**ASSIGNMENT**
Read through the data, and wherever a line holds the word "each", write that line out.

Stored items:
• • •

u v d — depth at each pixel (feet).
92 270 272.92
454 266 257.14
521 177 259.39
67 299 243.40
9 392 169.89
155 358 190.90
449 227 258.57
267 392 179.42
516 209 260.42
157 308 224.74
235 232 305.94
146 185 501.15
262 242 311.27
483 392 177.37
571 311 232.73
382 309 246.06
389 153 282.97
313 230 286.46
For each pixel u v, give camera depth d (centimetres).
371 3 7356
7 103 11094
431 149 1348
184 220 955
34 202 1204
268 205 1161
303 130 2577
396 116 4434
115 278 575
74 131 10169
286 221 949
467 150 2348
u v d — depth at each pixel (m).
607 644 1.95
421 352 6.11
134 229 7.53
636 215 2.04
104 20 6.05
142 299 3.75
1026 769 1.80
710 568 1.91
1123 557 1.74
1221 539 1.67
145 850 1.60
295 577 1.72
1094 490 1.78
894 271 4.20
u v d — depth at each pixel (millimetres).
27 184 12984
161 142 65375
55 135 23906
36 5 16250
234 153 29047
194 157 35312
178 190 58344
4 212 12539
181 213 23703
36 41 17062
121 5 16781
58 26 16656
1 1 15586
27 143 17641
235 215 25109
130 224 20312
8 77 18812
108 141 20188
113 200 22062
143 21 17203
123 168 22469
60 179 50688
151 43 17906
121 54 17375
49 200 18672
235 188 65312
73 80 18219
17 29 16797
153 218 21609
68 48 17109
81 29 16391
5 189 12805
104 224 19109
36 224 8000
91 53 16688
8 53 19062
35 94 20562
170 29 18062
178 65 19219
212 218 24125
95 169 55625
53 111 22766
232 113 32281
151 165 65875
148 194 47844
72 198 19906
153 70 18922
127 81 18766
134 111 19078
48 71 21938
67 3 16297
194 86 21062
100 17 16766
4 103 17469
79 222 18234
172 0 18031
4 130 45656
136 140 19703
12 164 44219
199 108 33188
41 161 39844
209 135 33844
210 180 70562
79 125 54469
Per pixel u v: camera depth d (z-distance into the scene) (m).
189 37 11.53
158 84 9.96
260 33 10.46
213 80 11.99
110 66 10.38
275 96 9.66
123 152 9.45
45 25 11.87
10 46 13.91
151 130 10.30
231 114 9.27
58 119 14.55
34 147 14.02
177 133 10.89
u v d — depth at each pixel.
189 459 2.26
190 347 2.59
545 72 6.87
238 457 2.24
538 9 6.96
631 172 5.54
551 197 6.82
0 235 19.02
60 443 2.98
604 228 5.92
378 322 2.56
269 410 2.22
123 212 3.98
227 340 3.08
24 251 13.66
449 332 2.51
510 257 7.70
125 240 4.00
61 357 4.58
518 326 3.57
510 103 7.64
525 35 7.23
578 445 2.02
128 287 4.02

• • •

**ANSWER SECTION**
u v d — depth at each pixel (feet).
For each pixel u v, give camera depth d (centimetres).
u v d — depth at each pixel (m).
u v d — depth at each pixel (millimetres).
u v d — depth at each pixel.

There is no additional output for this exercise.